In 1990, Brandi won the Miss Gay America pageant. Fenoli then used his prize money to jump-start his studies at the Fashion Institute of Technology, where he honed his skills as a designer and learnt the business. He then went on to design bridal wear in the 1990s for Paul Diamond, who owned the Diamond Collection.

It was Diamond’s wife, Vivian, who discovered Fenoli when she was judging a student competition at FIT.

“I needed a new designer at my company, and based on what my wife saw at the school, we hired Randy right out of that contest,” Diamond said.

“Before Vera Wang, before Amsale, bridal gowns were all the same; there were only a few styles, most with long sleeves, long trains and appliqués,” he noted. Fenoli’s first collection included a halter top, which helped put the young designer on the map.

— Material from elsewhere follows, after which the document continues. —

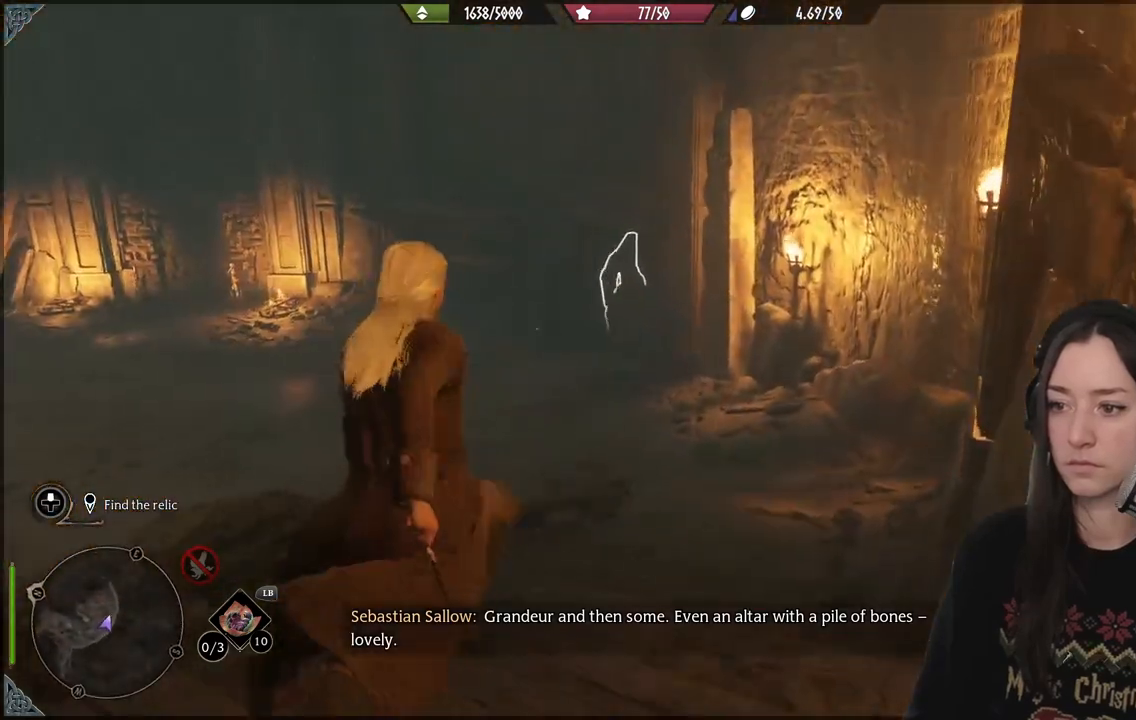
{"buttons": [], "left_stick": "up", "right_stick": "left", "events": []}
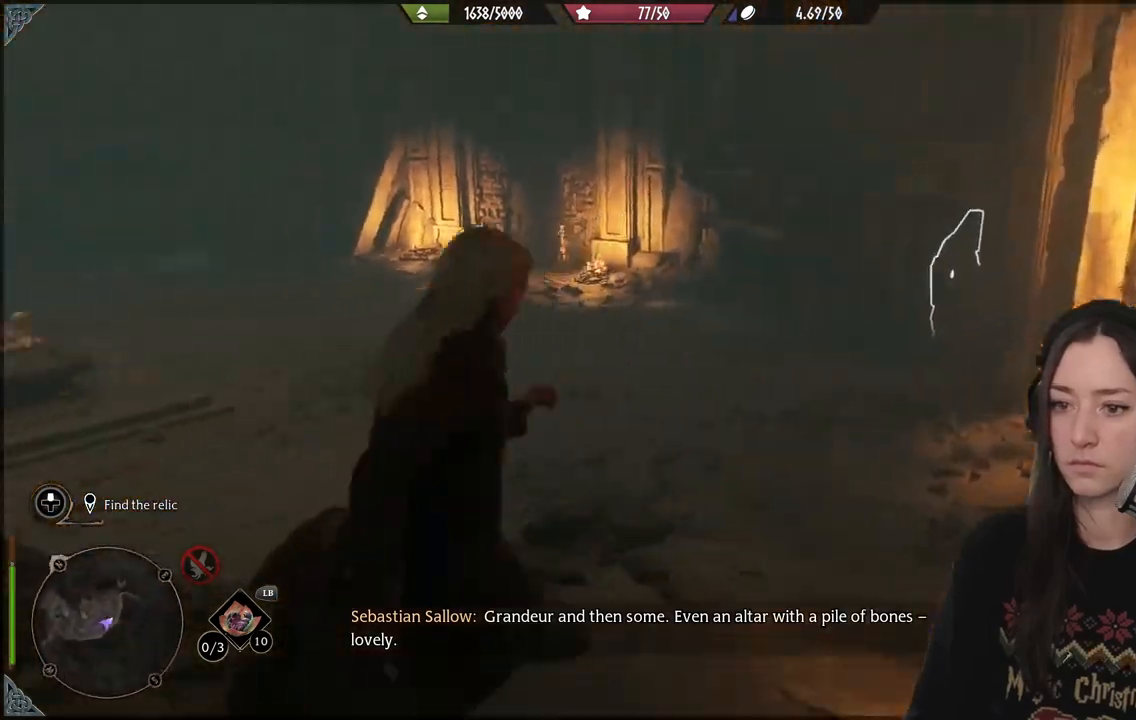
{"buttons": [], "left_stick": "up", "right_stick": "up", "events": [[400, "right_stick", "up"]]}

“We did a trunk show with his first gowns at Kleinfeld’s when it was still in Brooklyn and from there Randy’s line exploded,” Diamond said.

But then Fenoli left New York to sell real estate in New Orleans. The pressure of coming up with a new line each season had “burned him out”, said Diamond, who noted that deep down he had always felt that Fenoli was more of a stylist than a designer.

“He’s an entertainer, an unbelievable personality,” Diamond added. “He is very believable; he has a way about him that draws you in immediately. He’s not a con artist, and he’s not a put-on. He’s the greatest salesman I’ve ever met.”

Then Hurricane Katrina hit, and Fenoli wanted to come back to New York. At about the same time, Kleinfeld Bridal moved from its original location in Brooklyn to Manhattan and needed a fashion director. Ronald Rothstein, an owner of the store, brought Fenoli in. Recalling Fenoli’s first appearance on the selling floor, Rothstein said, “It was like the pope had walked in.” Even though Fenoli had been absent from New York for some years, his customers remembered him.

“He knows the bride; the mothers love him,” Rothstein added. “He could customise a gown; he could sketch. His eye is unique.”

And now, eight years later, Fenoli is an independent contractor who also makes personal appearances at bridal shows and in salons in many countries.

“Why should I work for someone else in a full-time job when I can earn $20,000 for a four-hour personal appearance?” he asked.

He has just returned from Denmark, England and the Netherlands; in Amsterdam, he said, some 3,000 people lined up to meet him and have their photographs taken with him over the course of two days.

What does he think are the present trends in bridal gowns and veils?

“Today it’s whatever suits the bride,” he said. “It’s about her vision. Some women want to wear a gown with outside bones, a corset look. Others want halter tops or slips. Some are still traditional. But there’s everything from boho to ballgown.”

A gown has to suit a bride’s personality, he noted. While “younger women still want to look like princesses,” he said that “sexy is in — for the fiancé’s delight; low-cut, see-through, showing off the curves.”

And what about veils?

Blushers, which cover the face, are not seen too often today; Fenoli does not like them. But he loves a long veil attached low on the back of the head. “It’s so ethereal,” he said.

What would he choose if he had a daughter getting married? Sexy, flashy?

“No way,” he said. “She would look very traditional.”